7.2 Why the results hold up
- Across three settings: One-arm kitchen RoboCasa, humanoid GR-1, real Franka, all have buffs.
- baseline is reasonable: GR00T-N1.5 is a strong diffusion VLA baseline; FLARE stands for implicit world-modeling baseline, and the author tries to use the same VLM and target alignment.
- Ablation points clearly: MMDiT/decoupled noising alone is not enough, the combination of the two is the best; $\lambda_{\mathrm{WM}}$ and MMDiT depth also give evidence of stability.
- Appendix to verify asynchronous sampling: The number of steps will decrease when the two modalities are increased simultaneously, supporting the explanation that "vision requires more steps but movement does not".
7.3 Limitations and questions that readers should retain
| question | specific impact |
|---|---|
| The future visual goal is still embedding, not explainable physical state | SIGLIP-2/Eagle-2 embedding is closer to semantics than pixels, but whether it truly captures controllable physical variables still requires more detailed analysis. |
| Real machine tasks have a narrow scope | The four pick-and-place templates demonstrate effectiveness beyond sim-to-real, but are insufficient to demonstrate robustness on long-term, multi-stage, complex tasks. |
| Computational cost is higher | GR-1 uses 8 H200, batch size 960; RoboCasa 1000 demos requires 600k steps. DUST is not a lightweight small model modification. |
| No official code link seen | The appendix gives pseudo code and super parameters, but the real reproducibility still needs to deal with the GR00T-N1.5/Eagle-2 interface, MMDiT modification, and data pipeline. |
| Asynchronous sampling increases inference overhead | The success rate is higher when $N_o=64$ is used, but the inference time will be increased; the actual robot closed-loop frequency may limit the number of available steps. |
7.4 Questions that can be asked in group meetings
- Why is MMDiT + joint noise worse than DiT + decoupled noise? Is it because the two-stream structure is more difficult to optimize without independent time steps?
- Is it optimal to choose SIGLIP-2/Eagle-2 as future embedding target? What happens if I switch to DINOv2, V-JEPA or robot-specific encoder?
- BridgeV2 pre-training only optimizes $\mathcal{L}_{\mathrm{WM}}$, and action tokens are randomly initialized; can additional latent action or inverse dynamics proxy be added?
- In asynchronous sampling, the action token remains unchanged in the inner loop, but the advancement of $\tau_A$ has little room for implementation details in the paper formula and pseudocode expression; you need to be careful how to synchronize the condition timestep in the actual code.
- Future state prediction is an auxiliary training goal, but does the final execution of inference only rely on the action chunk or does it also use future embedding for closed-loop checking?

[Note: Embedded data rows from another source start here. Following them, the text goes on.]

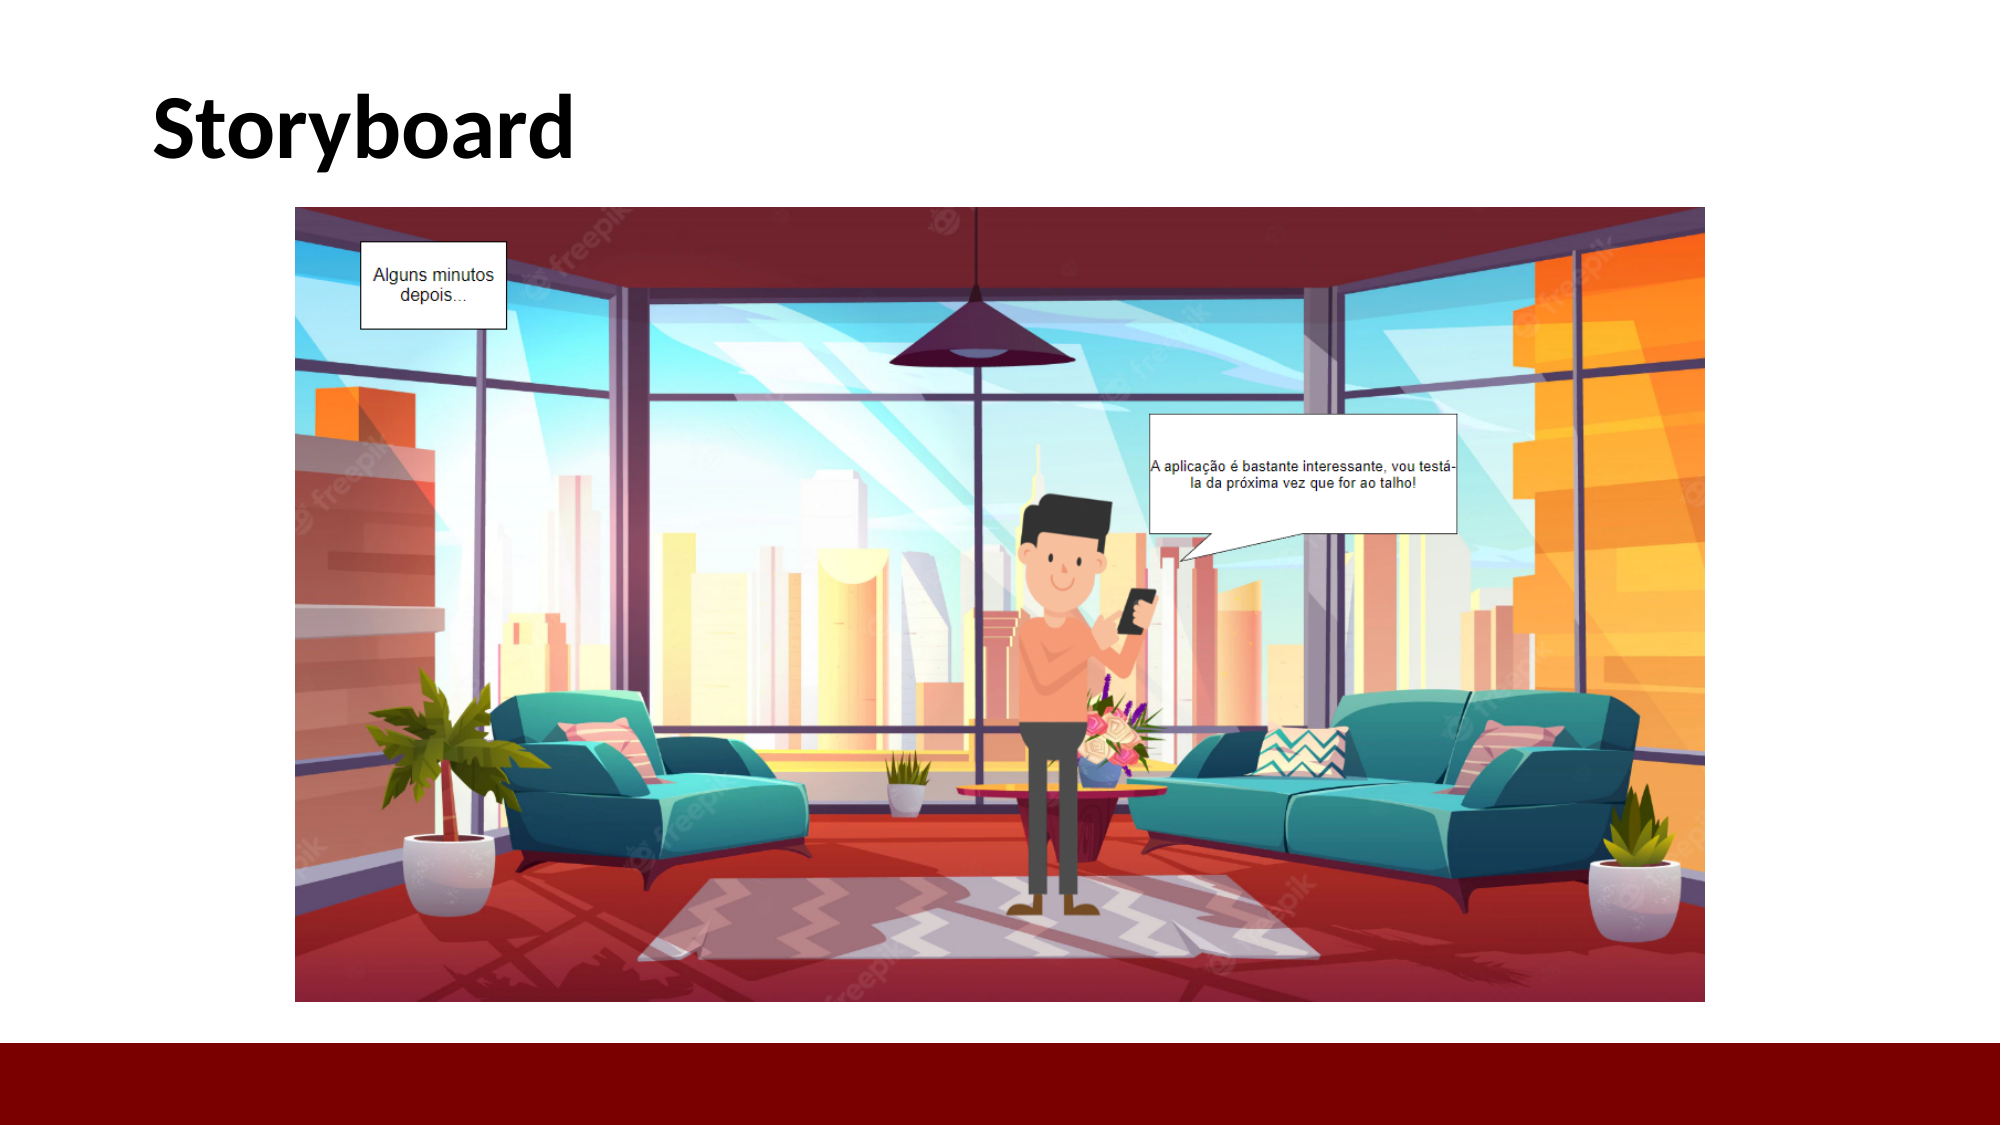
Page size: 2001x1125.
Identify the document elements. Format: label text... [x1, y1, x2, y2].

picture [295, 207, 1705, 1002]
text_box [0, 1043, 2000, 1125]
title Storyboard [137, 20, 1863, 238]
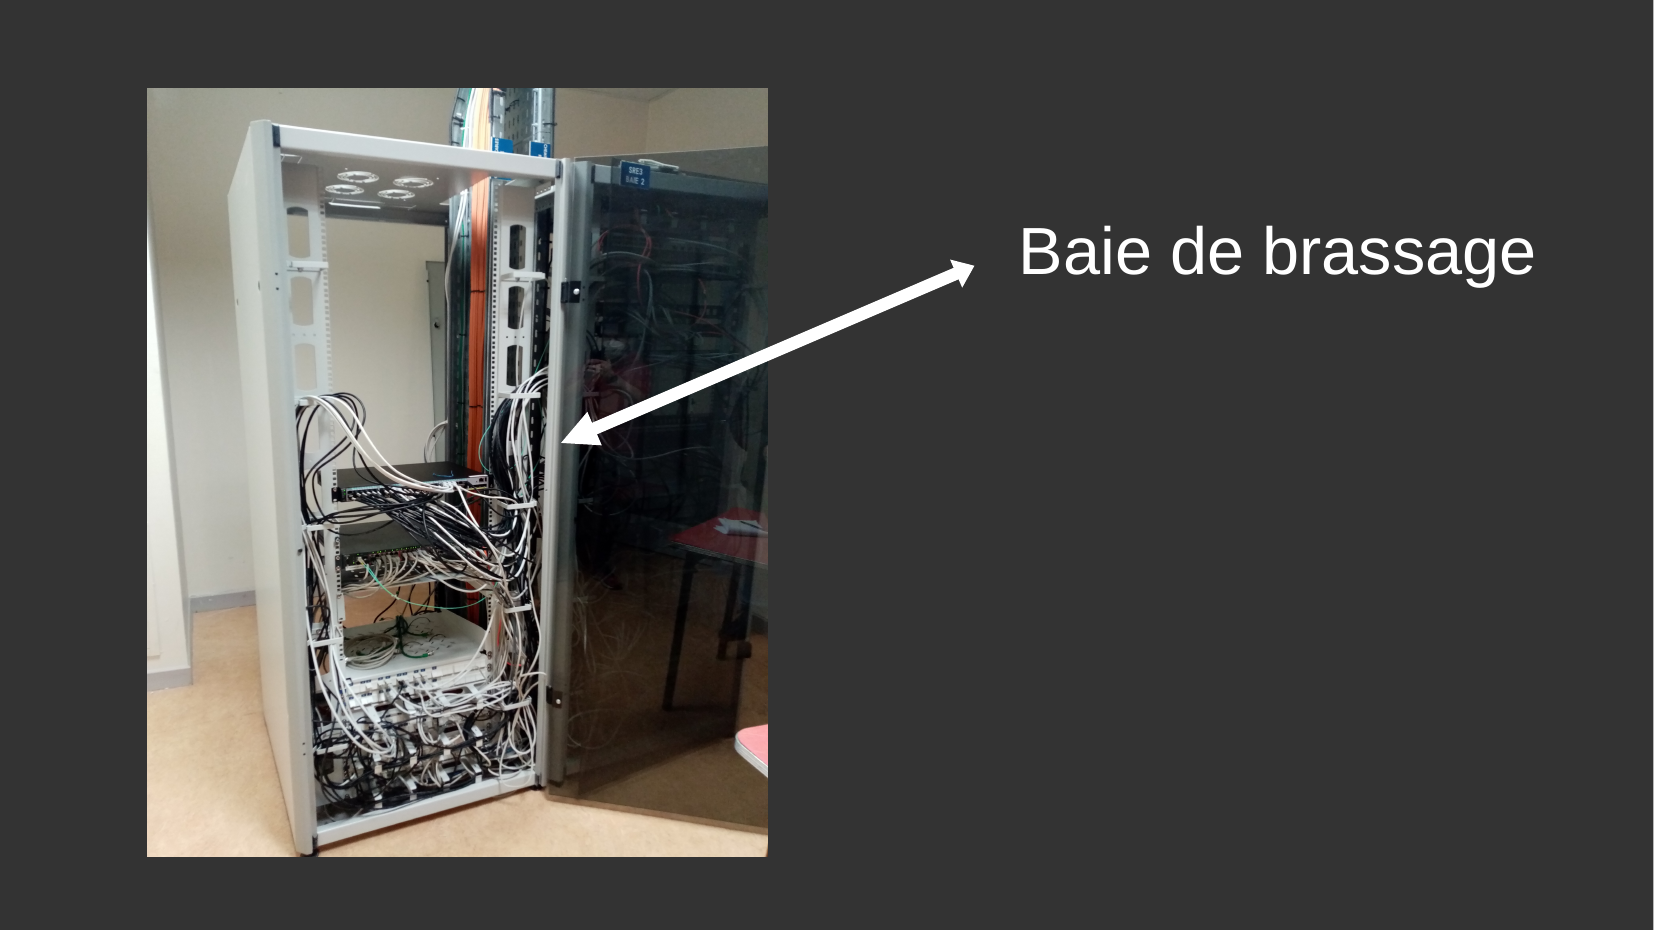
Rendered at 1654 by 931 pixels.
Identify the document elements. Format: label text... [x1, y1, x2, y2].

picture [147, 88, 768, 857]
text_box Baie de brassage [1003, 206, 1565, 296]
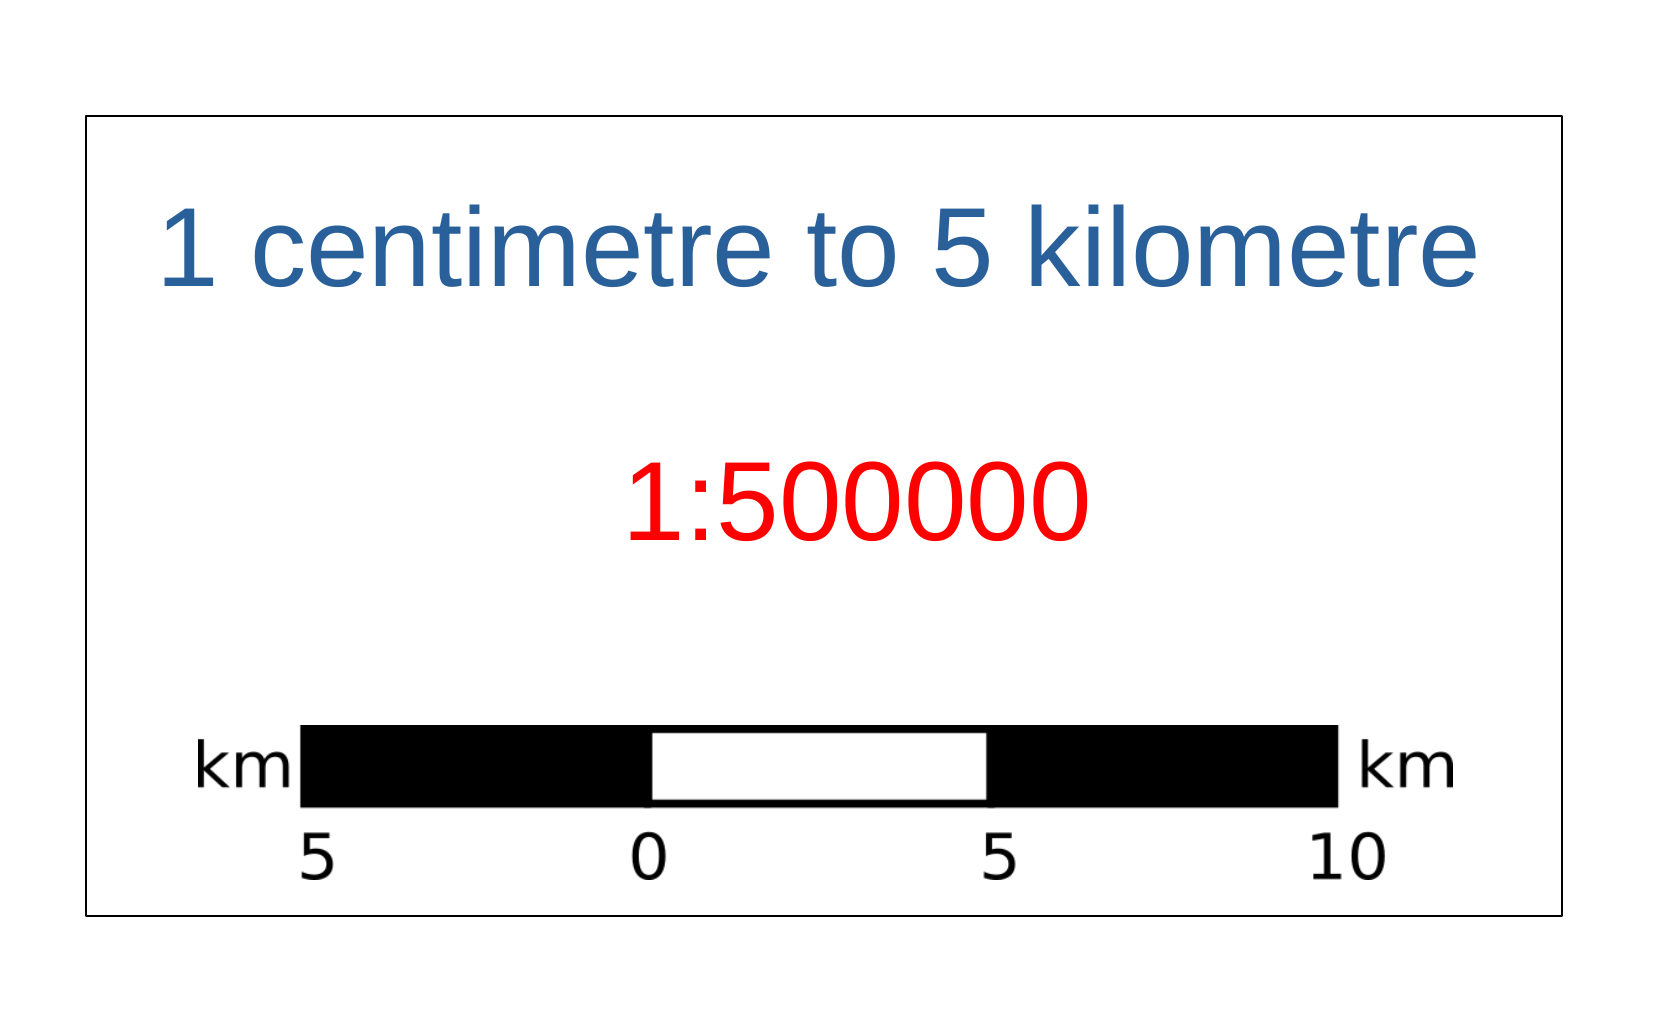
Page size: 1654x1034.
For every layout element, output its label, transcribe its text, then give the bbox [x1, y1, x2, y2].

text_box 1 centimetre to 5 kilometre [141, 177, 1512, 319]
text_box [85, 115, 1563, 917]
picture [198, 725, 1453, 880]
text_box 1:500000 [608, 431, 1495, 588]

The paper mainly focuses on the former, and the latter may be the next expansion.
Attachment: This report covers inspections
Covered: Abstract, Introduction, Related Works, Preliminaries, Methods, Experiments, Conclusion, and appendices describing synchronous sampling ablation, implementation details, training hyperparameters, benchmark details, real machine settings, pseudocode, and rollout diagrams.
Chart processing: The PNG image rendered using arXiv HTML is saved in figures/; The key quantification table has been rebuilt as an HTML table.
Residual risk: The arXiv page is not marked with the official code repository; the reproducibility route in the report is based on the paper appendix and source code, and is not equivalent to verified code operation.